Students and Postdocs: If you're working or studying in an area related to environmental health disparities, apply for a $2,000 scholarship to help defray the cost of opportunities to enhance your training as a health equity scholar, such as: 

  • tuition
  • conference travel
  • professional organization membership
  • textbooks
  • supplemental training such as public speaking or scientific writing

Award Details

In 2024, any degree-seeking student enrolled in Pitt Public Health or postdoctoral fellow at the school who is working or studying in an area related to environmental health disparities with a faculty sponsor who can speak to the environmental health equity applicability of the work is eligible to apply. 

Recipients may use the award to defray the costs of opportunities that would enhance their training as a health equity scholar. The applicant must defend the use of the award in the application. One scholarship will be awarded in the amount of $2,000.

Application Guidelines

Students interested in applying must submit an application with the following materials: 

The project overview should be no longer than four typed pages, 12-point font, double-spaced. It should include the following sections:

  • Background - how does the project or course of study address an important public health problem?
  • Project goals and objectives - what will the project or course of study do to address this problem?
  • Relevance to environmental health disparities - how does the project or course of study advance the cause of environmental health justice?
  • Budget justification - how will awarded funds be used?

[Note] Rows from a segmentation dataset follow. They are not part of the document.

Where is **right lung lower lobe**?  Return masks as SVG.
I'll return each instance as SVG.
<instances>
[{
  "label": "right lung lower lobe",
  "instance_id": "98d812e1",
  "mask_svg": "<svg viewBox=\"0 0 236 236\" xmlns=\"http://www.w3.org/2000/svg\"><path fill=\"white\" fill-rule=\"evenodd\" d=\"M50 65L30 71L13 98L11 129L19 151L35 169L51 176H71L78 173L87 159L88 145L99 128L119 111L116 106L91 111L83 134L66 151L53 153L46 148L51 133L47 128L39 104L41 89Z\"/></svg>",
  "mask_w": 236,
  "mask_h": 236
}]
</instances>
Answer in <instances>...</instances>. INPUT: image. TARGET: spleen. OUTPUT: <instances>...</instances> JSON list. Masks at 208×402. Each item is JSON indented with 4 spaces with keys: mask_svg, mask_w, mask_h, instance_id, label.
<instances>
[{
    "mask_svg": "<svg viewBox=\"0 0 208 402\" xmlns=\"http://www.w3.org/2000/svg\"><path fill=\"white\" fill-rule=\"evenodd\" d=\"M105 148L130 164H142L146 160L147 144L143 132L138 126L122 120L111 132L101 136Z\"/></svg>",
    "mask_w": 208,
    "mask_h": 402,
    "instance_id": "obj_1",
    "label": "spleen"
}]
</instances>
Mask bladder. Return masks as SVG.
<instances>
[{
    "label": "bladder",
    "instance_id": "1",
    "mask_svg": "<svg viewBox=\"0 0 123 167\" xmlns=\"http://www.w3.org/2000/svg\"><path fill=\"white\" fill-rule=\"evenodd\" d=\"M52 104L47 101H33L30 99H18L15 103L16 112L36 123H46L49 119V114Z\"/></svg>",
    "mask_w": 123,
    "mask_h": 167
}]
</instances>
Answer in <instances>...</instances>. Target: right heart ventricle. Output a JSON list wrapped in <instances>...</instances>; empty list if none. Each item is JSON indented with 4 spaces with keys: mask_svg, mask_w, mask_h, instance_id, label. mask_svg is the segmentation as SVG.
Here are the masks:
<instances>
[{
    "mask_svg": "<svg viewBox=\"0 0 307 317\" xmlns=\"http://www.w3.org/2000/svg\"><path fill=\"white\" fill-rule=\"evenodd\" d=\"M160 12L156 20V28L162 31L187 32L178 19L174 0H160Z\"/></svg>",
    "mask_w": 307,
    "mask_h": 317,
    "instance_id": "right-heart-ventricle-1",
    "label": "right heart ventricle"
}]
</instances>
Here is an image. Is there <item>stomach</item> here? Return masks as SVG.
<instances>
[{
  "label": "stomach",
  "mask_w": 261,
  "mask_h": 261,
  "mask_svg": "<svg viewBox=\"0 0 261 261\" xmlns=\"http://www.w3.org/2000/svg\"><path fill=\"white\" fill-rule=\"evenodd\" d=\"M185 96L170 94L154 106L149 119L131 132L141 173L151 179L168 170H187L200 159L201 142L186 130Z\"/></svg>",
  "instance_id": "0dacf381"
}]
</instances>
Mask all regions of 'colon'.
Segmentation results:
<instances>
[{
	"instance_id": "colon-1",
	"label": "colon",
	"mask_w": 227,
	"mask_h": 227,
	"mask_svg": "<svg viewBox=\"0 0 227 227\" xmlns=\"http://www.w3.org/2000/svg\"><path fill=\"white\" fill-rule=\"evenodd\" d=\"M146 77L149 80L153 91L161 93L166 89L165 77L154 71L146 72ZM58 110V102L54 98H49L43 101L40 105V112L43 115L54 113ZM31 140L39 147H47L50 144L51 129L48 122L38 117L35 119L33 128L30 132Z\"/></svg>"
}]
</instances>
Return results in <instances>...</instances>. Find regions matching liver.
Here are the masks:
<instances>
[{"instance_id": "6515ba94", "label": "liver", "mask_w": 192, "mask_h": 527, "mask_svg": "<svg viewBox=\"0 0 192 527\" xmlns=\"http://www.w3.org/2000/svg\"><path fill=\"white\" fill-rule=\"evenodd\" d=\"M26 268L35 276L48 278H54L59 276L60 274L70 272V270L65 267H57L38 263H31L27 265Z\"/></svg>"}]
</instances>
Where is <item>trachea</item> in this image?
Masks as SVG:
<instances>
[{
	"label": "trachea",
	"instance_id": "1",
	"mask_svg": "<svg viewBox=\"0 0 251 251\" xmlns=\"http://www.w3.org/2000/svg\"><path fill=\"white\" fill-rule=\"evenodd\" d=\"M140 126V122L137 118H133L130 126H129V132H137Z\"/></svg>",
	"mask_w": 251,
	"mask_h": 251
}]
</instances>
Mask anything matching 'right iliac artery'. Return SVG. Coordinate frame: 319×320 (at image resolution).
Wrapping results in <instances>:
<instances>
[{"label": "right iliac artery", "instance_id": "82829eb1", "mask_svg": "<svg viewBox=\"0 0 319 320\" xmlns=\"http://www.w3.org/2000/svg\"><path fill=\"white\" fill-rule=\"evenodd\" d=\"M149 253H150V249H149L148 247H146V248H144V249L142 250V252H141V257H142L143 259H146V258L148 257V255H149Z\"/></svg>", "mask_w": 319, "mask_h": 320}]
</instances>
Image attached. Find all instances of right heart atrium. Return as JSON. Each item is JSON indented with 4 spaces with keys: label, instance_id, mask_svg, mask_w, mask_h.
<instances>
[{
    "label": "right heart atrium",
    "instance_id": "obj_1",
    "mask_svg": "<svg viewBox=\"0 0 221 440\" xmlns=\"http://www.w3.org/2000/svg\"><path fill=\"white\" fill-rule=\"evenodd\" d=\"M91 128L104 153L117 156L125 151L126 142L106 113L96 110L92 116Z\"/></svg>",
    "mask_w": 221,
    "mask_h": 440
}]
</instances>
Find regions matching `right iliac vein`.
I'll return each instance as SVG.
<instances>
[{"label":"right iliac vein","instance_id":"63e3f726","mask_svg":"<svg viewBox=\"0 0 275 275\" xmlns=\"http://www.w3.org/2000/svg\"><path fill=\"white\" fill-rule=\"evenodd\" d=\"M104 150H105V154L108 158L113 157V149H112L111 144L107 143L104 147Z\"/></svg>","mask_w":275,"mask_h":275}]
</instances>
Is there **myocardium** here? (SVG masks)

The application deadline is Friday, November 18, 2024, and awards will be announced mid-December. Award winners will be notified by letter.

Apply

Review Criteria

A panel composed of the Pitt Public Health dean (or the associate dean for academic affairs), the director of the Center for Health Equity, and at least one additional faculty member from the School of Public Health will review the applications and make the decision. Awards will be made based upon the applicant’s proposal, the appropriateness of the project, and whether the applicant is working on a project with a faculty member who has an association with the Center for Health Equity. 

Sponsoring Faculty 

Please specify your faculty sponsor who can speak to the health equity-based nature of your environmental work and relevance to the advancement of health equity research and practice. 

Background

The Goldstein award was established in 2005 by then dean and professor of environmental and occupational health, Bernard Goldstein, and his wife Russellyn Carruth, an adjunct professor in environmental and occupational health. The award serves to support students and postdoctoral fellows at the School of Public Health working in either environmental health disparities or public health practice. 

The award is available annually, alternating between those two areas, and is awarded to eligible students through a competitive application process.